I had a terrible night's sleep last night.
I woke almost every hour. I slept in a chair. There were people in and out of the room all through the night.
I got about 4 hours of sleep, way less than I am used to having.
But it was my honor, and my duty to be there.
My grandmother is dying, and I spent the night in the hospital with her, in a chair beside her hospital bed.
Growing up, my grandma was my "Dear Abby". She has been my rock, my comfort, my source of strength and guidance throughout my entire life. I have terrific parents, and I have been even more blessed to have such a wonderful grandmother. She always praised me and told me how great she thought I was.
She taught me about believing in God. She took me to church. We sang hymns together, and she demonstrated how to live a Christian life. She couldn't get to church on a weekly basis (or even once a year), but she read her Bible with daily devotion, and it is through her example that I know that living a life as a Christian is more about who you are than where you worship.
During my teenage years, I never rebelled because I didn't want to disappoint her in any way. Recently I told my parents that, and my dad said that he had her to thank for a lot of trouble that I DIDN'T get in.
She called me "Number One" since I was the oldest granddaughter. We could make each other laugh so hard that we would have a hard time catching our breath. If one of us was crying, the other usually joined in. My mom sometimes called us "The Bobsy Twins".
Sitting in the hospital last night, I told my grandma that she could talk to me about dying. So she did. And it felt good to have that honest conversation about her fears, her expectations of heaven, and how she wanted her homecoming celebration to go.
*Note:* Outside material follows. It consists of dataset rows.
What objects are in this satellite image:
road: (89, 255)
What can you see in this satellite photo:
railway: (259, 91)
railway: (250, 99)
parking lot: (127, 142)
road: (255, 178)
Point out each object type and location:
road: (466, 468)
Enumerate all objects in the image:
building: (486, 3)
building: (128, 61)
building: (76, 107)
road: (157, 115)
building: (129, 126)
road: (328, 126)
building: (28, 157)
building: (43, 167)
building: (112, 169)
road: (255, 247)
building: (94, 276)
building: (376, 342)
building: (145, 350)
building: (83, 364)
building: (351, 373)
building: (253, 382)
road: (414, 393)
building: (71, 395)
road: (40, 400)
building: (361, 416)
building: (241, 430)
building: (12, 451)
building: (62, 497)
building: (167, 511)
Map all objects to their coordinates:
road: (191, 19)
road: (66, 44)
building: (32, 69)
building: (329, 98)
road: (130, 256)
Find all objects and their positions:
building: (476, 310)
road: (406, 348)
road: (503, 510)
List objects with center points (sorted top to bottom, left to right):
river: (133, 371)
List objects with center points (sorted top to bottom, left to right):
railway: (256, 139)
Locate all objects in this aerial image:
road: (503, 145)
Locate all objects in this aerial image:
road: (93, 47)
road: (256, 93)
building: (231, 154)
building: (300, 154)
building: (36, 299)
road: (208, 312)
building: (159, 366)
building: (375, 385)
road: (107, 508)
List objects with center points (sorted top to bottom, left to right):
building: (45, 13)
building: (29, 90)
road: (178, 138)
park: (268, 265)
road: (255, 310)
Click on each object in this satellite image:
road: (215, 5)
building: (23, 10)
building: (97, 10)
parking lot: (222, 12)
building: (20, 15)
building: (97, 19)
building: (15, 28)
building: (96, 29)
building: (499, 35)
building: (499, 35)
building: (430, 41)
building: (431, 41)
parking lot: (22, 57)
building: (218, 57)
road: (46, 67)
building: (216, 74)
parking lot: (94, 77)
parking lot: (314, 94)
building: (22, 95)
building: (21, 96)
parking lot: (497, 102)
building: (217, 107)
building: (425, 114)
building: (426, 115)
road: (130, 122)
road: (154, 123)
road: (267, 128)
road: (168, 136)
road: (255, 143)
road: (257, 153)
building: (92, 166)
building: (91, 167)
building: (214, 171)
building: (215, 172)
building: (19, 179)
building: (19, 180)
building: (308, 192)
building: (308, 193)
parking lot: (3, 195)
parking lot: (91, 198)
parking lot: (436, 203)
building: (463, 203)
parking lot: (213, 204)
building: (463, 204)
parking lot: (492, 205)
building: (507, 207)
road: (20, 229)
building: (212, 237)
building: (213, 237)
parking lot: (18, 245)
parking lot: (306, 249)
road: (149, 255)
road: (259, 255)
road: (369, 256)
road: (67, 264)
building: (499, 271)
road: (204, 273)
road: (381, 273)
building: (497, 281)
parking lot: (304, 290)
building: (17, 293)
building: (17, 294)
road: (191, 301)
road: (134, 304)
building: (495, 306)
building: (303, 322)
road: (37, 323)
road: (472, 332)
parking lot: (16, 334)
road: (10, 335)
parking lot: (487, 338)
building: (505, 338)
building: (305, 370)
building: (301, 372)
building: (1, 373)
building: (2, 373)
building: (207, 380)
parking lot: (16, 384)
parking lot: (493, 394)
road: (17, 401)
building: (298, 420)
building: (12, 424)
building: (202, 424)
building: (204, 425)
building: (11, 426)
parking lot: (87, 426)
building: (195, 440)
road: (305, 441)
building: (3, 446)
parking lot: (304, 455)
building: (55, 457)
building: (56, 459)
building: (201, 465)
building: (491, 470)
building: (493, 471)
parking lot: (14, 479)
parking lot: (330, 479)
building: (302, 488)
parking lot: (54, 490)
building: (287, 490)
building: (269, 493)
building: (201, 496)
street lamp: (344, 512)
The doctors have said she may have a week to ten days left, and I hope that I get to spend another night or two with her. I keep saying that I want to make more time for my family, and this is a clear example of "put up or shut up", if there ever was one.
So no matter how much sleep I miss, I will forever cherish the hours I spent with my grandmother in her final days. It was an unexpected gift, for the both of us. And it was one of those times when you have to step up, even when someone you love is letting go.